Having raised a son in a two-parent household, this theory makes sense to me on a gut level.  I was the one who made sure my son had the latest video game he wanted, my husband was the one who made sure he did his homework.

Now Prez Racking Up Pinocchios

I previously posted that Education Secretary Arne Duncan got Four Pinocchios (the maximum) from Glenn Kessler, the Washington Post’s fact checker, for making false claims about teachers losing their jobs because of the sequester.

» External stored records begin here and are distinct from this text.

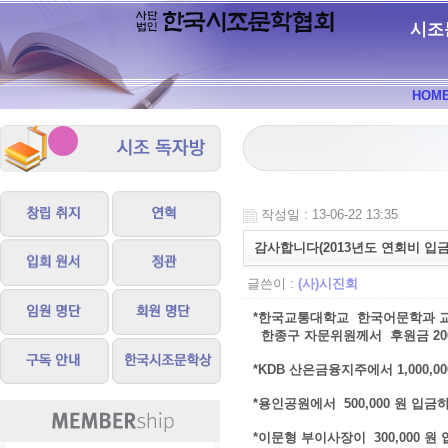
시조
HOM
작성일 : 13-06-22 13:35
감사합니다(2013년도 연회비 입금
글쓴이 :
(사)시진회
*한국교통대학교 한국어문학과 
한종구 자문위원께서 후원금 200
*KDB 산은금융지주에서 1,000,
*용인공원에서 500,000 원 입
*이문형 부이사장이 300,000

Now the President himself is getting the dubious award for saying this:

“Starting tomorrow everybody here, all the folks who are cleaning the floors at the Capitol.  Now that Congress has left, somebody’s going to be vacuuming and cleaning those floors and throwing out the garbage. They’re going to have less pay. The janitors, the security guards, they just got a pay cut, and they’ve got to figure out how to manage that. That’s real.”

The superintendent of the Capitol told Kessler that’s simply not true.

If the Administration continues to exaggerate the effects of the sequester, they are going to lose their political advantage over the GOP with voters.  People don’t like being lied to.

Also, the Dems can’t vote against (and Obama can’t threaten to veto) giving the President more flexibility to allocate the spending cuts, and then complain about how arbitrary and mindless the cuts are.

The President and the Dems need public pressure to get the GOP to relent on revenue.  But you don’t get that by making things up, you just lose credibility.

WaPo Calls BS on Phony Sequester Hype

The fact checker at the Washington Post, Glenn Kessler, has given Four Pinocchios to Education Secretary Arne Duncan’s claim that as many as 40,000 teachers could lose their jobs and some are already getting pink slips because of the sequester.

If the Administration isn’t more careful — and honest — they are going to lose their political advantage here over the GOP and the sequester really could blow up in the President’s face.

If people are getting fed up with the Government That Cried Wolf, they’re not going to take to President Chicken Little.